In a successful effort to keep the listener on his toes, the moment of leisure gives way to yet another rude awakening. If we are to take their eponymous track as their musical manifesto, the song “Hisko Detria” asserts a raw tenacity with its driving, invigorating tempos and Lopoti’s maybe-drunken wailing vocals, but also a mellower side, with spaced-out Moog and an abruptly slow, oddly theatrical interlude builds into a loud midpaced metal riff in the vein of Sleep, drudging on at its grueling pace until the band just sort of… decides to stop playing around the same time, in a stumbling halt. All four songs have an undeniable sense of collective intuition, and this song, even in its sloppy moments, is no exception.
On the final track, we are treated to a resounding statement of symmetry: the closing track complements its counterpart quite aptly, unfolding from a delicate blues riff that is given ample space to develop spontaneously in a gradual, plodding crescendo. It eventually culminates in a glorious balls-out stoner rock jam at volumes that rival recent psych/metal acts such as White Hills, Earthless, and Bushman’s Revenge.
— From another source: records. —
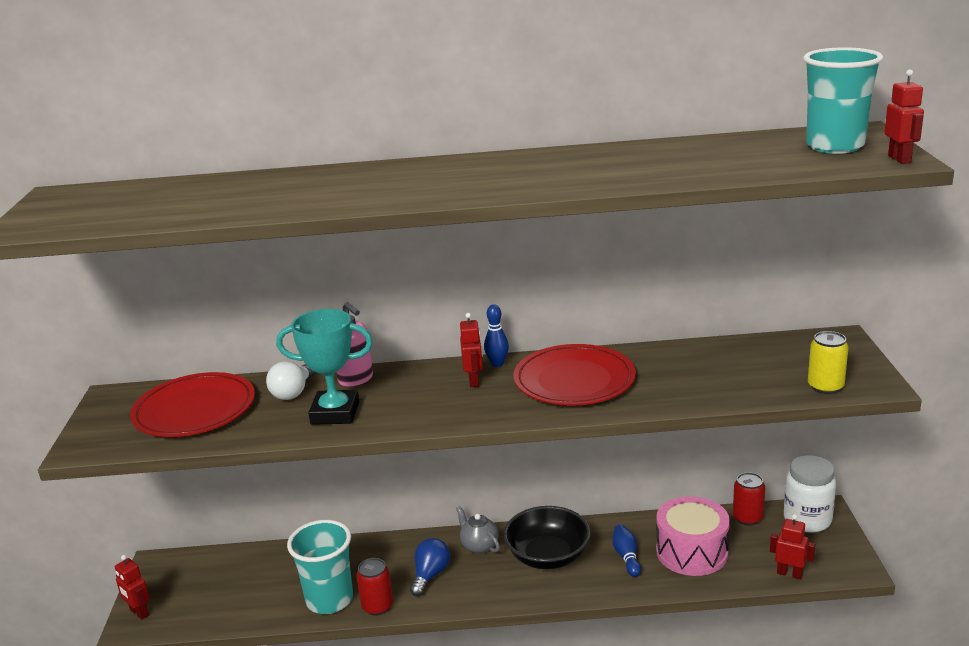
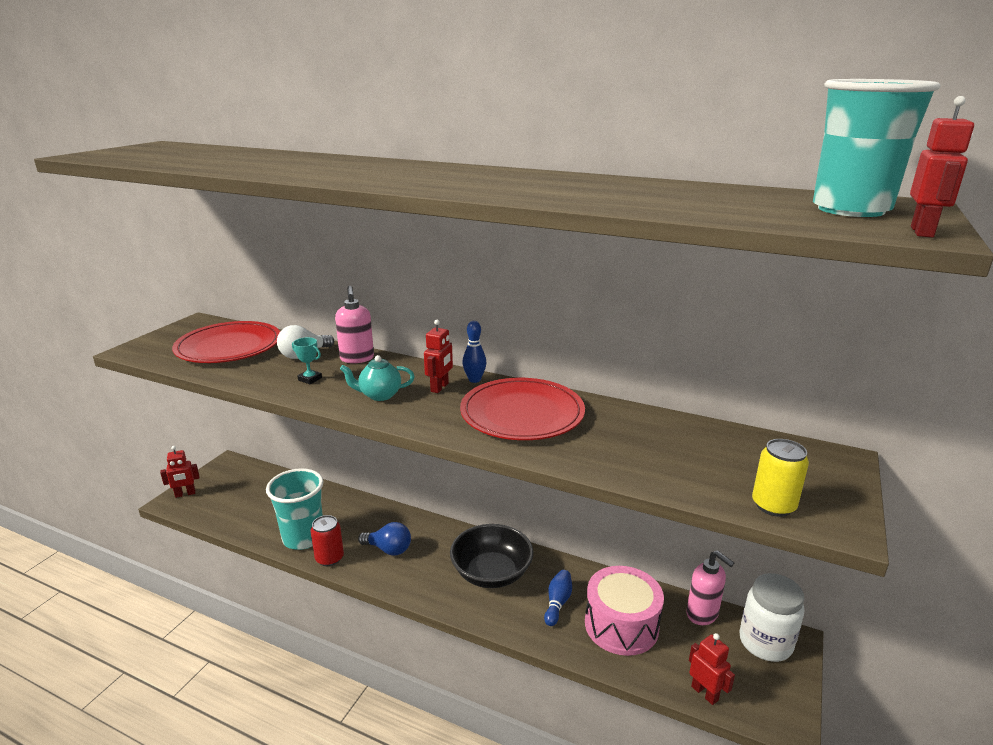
camera: 25 degrees right, 0 degrees up
red robot [115,555,150,620] -> red robot turned 90 degrees counterclockwise [160,446,200,498]
turquoise trophy [276,309,373,425] -> turquoise trophy [292,337,322,384], size x0.44
blue light bulb [410,538,450,596] -> blue light bulb turned 60 degrees clockwise [358,522,411,556]
grey teapot [456,506,500,554] -> none
red can [733,472,765,526] -> pink soap dispenser [686,550,734,625]
none -> turquoise teapot [340,355,415,401]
Although the band cites it as a Canned Heat cover, it’s nearly three times as long and sixty billion times louder than the original, with hoarse accent-mangled lyrics remaining as the sole point of resemblance—the raging, impassioned vocals make the tepid crooning in the original sound like a mere whisper. These are riffs you can lose yourself in, with searing guitar solos over simple yet infectious pentatonic riffs, nothing but the barebones ingredients that a rock ‘n’ roll song needs to extend into a fifteen-minute infinitude.
So there you have it—a damn fine album that was self-produced, self-released, and offered as a free download for anyone to enjoy. It’s rarely with such delight that one hears a band’s first release presenting a humble recognition of past influences with a brash and immediate declaration of new energy, merging them seamlessly with the skill of their collective improvisation. The emergent sounds are familiar yet wholly new—timeless. Like the strangest bands of the 70s, from Can to Amon Duul II to Faust, Hisko Detria have earned their place in a hazy netherworld of musical miscellany that defies semantic categories but appeals to open minds worldwide.